■ DATA IN THIS EXERCISE

* * * * * * * * *

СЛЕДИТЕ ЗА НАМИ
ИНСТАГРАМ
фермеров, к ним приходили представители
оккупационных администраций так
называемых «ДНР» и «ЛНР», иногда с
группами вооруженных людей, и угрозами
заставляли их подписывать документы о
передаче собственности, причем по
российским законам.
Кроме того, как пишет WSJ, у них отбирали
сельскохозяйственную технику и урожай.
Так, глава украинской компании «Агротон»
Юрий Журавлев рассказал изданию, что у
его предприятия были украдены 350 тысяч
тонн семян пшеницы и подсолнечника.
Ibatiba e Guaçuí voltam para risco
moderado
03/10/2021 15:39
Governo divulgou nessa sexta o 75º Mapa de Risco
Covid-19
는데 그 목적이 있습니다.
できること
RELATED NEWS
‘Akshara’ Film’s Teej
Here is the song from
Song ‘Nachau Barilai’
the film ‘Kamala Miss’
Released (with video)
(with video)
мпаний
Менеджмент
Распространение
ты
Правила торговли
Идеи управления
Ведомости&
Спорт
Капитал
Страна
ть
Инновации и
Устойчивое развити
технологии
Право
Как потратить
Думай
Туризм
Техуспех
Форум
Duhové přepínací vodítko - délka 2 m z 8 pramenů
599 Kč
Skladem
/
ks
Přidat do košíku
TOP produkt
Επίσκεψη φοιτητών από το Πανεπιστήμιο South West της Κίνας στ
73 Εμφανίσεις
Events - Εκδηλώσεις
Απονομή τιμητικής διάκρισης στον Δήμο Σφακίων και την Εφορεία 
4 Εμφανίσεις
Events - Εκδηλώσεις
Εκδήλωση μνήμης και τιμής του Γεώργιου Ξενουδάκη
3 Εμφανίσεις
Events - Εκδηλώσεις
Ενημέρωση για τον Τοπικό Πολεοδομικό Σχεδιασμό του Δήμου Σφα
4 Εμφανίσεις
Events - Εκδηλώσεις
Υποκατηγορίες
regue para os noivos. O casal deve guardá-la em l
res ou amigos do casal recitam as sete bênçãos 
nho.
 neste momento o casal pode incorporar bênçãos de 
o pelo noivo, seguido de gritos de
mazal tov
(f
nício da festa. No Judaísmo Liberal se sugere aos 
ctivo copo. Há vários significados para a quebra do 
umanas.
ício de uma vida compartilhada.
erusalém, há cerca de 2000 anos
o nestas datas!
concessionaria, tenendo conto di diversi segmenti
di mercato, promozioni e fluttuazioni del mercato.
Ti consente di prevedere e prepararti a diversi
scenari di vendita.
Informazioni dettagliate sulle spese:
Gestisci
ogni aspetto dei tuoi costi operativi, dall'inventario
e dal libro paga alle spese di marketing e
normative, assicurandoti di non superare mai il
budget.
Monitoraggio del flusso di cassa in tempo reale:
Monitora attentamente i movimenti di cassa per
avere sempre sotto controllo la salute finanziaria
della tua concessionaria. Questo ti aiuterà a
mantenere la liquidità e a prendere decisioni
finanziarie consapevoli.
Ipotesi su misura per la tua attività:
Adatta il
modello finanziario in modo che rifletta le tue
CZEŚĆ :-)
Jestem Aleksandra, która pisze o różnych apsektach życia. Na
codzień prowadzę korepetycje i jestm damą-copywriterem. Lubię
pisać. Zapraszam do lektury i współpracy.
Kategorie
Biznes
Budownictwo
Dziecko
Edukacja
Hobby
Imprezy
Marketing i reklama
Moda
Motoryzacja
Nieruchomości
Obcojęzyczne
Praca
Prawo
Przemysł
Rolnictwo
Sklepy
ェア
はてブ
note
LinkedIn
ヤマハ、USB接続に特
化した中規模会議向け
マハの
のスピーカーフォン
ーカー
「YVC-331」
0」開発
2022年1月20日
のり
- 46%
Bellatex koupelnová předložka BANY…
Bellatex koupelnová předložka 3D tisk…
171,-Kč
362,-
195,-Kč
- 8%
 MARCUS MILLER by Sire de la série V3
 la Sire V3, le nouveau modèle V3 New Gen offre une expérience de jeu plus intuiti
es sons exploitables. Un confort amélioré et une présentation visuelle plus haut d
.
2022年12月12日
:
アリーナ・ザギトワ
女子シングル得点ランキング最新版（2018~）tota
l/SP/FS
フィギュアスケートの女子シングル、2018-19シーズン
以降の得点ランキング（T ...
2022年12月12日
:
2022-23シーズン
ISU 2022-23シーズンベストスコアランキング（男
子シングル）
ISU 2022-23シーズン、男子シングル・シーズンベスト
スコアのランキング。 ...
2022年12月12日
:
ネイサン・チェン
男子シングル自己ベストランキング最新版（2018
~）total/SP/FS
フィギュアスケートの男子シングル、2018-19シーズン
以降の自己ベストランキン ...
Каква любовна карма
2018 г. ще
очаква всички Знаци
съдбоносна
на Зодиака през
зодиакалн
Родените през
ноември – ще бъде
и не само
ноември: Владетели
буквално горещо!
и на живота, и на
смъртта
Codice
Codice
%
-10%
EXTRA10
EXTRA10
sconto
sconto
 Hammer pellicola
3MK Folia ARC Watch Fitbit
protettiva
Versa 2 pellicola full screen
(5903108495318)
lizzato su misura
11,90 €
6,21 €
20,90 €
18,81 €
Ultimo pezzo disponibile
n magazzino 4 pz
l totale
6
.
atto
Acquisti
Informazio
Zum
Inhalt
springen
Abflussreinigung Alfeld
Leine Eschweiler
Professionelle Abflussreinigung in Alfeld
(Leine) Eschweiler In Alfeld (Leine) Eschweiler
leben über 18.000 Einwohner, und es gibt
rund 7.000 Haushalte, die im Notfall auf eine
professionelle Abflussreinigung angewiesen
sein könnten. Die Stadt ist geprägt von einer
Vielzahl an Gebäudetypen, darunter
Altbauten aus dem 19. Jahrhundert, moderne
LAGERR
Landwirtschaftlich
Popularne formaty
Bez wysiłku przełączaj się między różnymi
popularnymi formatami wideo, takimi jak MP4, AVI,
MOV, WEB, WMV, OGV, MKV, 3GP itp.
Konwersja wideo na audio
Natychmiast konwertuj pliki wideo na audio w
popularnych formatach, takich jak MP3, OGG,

* * * * * * * * *

■ WORK TO BE COMPLETED
Every line of the listing, first to last, should be retyped exactly.

■ TASK OUTPUT
СЛЕДИТЕ ЗА НАМИ
ИНСТАГРАМ
фермеров, к ним приходили представители
оккупационных администраций так
называемых «ДНР» и «ЛНР», иногда с
группами вооруженных людей, и угрозами
заставляли их подписывать документы о
передаче собственности, причем по
российским законам.
Кроме того, как пишет WSJ, у них отбирали
сельскохозяйственную технику и урожай.
Так, глава украинской компании «Агротон»
Юрий Журавлев рассказал изданию, что у
его предприятия были украдены 350 тысяч
тонн семян пшеницы и подсолнечника.
Ibatiba e Guaçuí voltam para risco
moderado
03/10/2021 15:39
Governo divulgou nessa sexta o 75º Mapa de Risco
Covid-19
는데 그 목적이 있습니다.
できること
RELATED NEWS
‘Akshara’ Film’s Teej
Here is the song from
Song ‘Nachau Barilai’
the film ‘Kamala Miss’
Released (with video)
(with video)
мпаний
Менеджмент
Распространение
ты
Правила торговли
Идеи управления
Ведомости&
Спорт
Капитал
Страна
ть
Инновации и
Устойчивое развити
технологии
Право
Как потратить
Думай
Туризм
Техуспех
Форум
Duhové přepínací vodítko - délka 2 m z 8 pramenů
599 Kč
Skladem
/
ks
Přidat do košíku
TOP produkt
Επίσκεψη φοιτητών από το Πανεπιστήμιο South West της Κίνας στ
73 Εμφανίσεις
Events - Εκδηλώσεις
Απονομή τιμητικής διάκρισης στον Δήμο Σφακίων και την Εφορεία 
4 Εμφανίσεις
Events - Εκδηλώσεις
Εκδήλωση μνήμης και τιμής του Γεώργιου Ξενουδάκη
3 Εμφανίσεις
Events - Εκδηλώσεις
Ενημέρωση για τον Τοπικό Πολεοδομικό Σχεδιασμό του Δήμου Σφα
4 Εμφανίσεις
Events - Εκδηλώσεις
Υποκατηγορίες
regue para os noivos. O casal deve guardá-la em l
res ou amigos do casal recitam as sete bênçãos 
nho.
 neste momento o casal pode incorporar bênçãos de 
o pelo noivo, seguido de gritos de
mazal tov
(f
nício da festa. No Judaísmo Liberal se sugere aos 
ctivo copo. Há vários significados para a quebra do 
umanas.
ício de uma vida compartilhada.
erusalém, há cerca de 2000 anos
o nestas datas!
concessionaria, tenendo conto di diversi segmenti
di mercato, promozioni e fluttuazioni del mercato.
Ti consente di prevedere e prepararti a diversi
scenari di vendita.
Informazioni dettagliate sulle spese:
Gestisci
ogni aspetto dei tuoi costi operativi, dall'inventario
e dal libro paga alle spese di marketing e
normative, assicurandoti di non superare mai il
budget.
Monitoraggio del flusso di cassa in tempo reale:
Monitora attentamente i movimenti di cassa per
avere sempre sotto controllo la salute finanziaria
della tua concessionaria. Questo ti aiuterà a
mantenere la liquidità e a prendere decisioni
finanziarie consapevoli.
Ipotesi su misura per la tua attività:
Adatta il
modello finanziario in modo che rifletta le tue
CZEŚĆ :-)
Jestem Aleksandra, która pisze o różnych apsektach życia. Na
codzień prowadzę korepetycje i jestm damą-copywriterem. Lubię
pisać. Zapraszam do lektury i współpracy.
Kategorie
Biznes
Budownictwo
Dziecko
Edukacja
Hobby
Imprezy
Marketing i reklama
Moda
Motoryzacja
Nieruchomości
Obcojęzyczne
Praca
Prawo
Przemysł
Rolnictwo
Sklepy
ェア
はてブ
note
LinkedIn
ヤマハ、USB接続に特
化した中規模会議向け
マハの
のスピーカーフォン
ーカー
「YVC-331」
0」開発
2022年1月20日
のり
- 46%
Bellatex koupelnová předložka BANY…
Bellatex koupelnová předložka 3D tisk…
171,-Kč
362,-
195,-Kč
- 8%
 MARCUS MILLER by Sire de la série V3
 la Sire V3, le nouveau modèle V3 New Gen offre une expérience de jeu plus intuiti
es sons exploitables. Un confort amélioré et une présentation visuelle plus haut d
.
2022年12月12日
:
アリーナ・ザギトワ
女子シングル得点ランキング最新版（2018~）tota
l/SP/FS
フィギュアスケートの女子シングル、2018-19シーズン
以降の得点ランキング（T ...
2022年12月12日
:
2022-23シーズン
ISU 2022-23シーズンベストスコアランキング（男
子シングル）
ISU 2022-23シーズン、男子シングル・シーズンベスト
スコアのランキング。 ...
2022年12月12日
:
ネイサン・チェン
男子シングル自己ベストランキング最新版（2018
~）total/SP/FS
フィギュアスケートの男子シングル、2018-19シーズン
以降の自己ベストランキン ...
Каква любовна карма
2018 г. ще
очаква всички Знаци
съдбоносна
на Зодиака през
зодиакалн
Родените през
ноември – ще бъде
и не само
ноември: Владетели
буквално горещо!
и на живота, и на
смъртта
Codice
Codice
%
-10%
EXTRA10
EXTRA10
sconto
sconto
 Hammer pellicola
3MK Folia ARC Watch Fitbit
protettiva
Versa 2 pellicola full screen
(5903108495318)
lizzato su misura
11,90 €
6,21 €
20,90 €
18,81 €
Ultimo pezzo disponibile
n magazzino 4 pz
l totale
6
.
atto
Acquisti
Informazio
Zum
Inhalt
springen
Abflussreinigung Alfeld
Leine Eschweiler
Professionelle Abflussreinigung in Alfeld
(Leine) Eschweiler In Alfeld (Leine) Eschweiler
leben über 18.000 Einwohner, und es gibt
rund 7.000 Haushalte, die im Notfall auf eine
professionelle Abflussreinigung angewiesen
sein könnten. Die Stadt ist geprägt von einer
Vielzahl an Gebäudetypen, darunter
Altbauten aus dem 19. Jahrhundert, moderne
LAGERR
Landwirtschaftlich
Popularne formaty
Bez wysiłku przełączaj się między różnymi
popularnymi formatami wideo, takimi jak MP4, AVI,
MOV, WEB, WMV, OGV, MKV, 3GP itp.
Konwersja wideo na audio
Natychmiast konwertuj pliki wideo na audio w
popularnych formatach, takich jak MP3, OGG,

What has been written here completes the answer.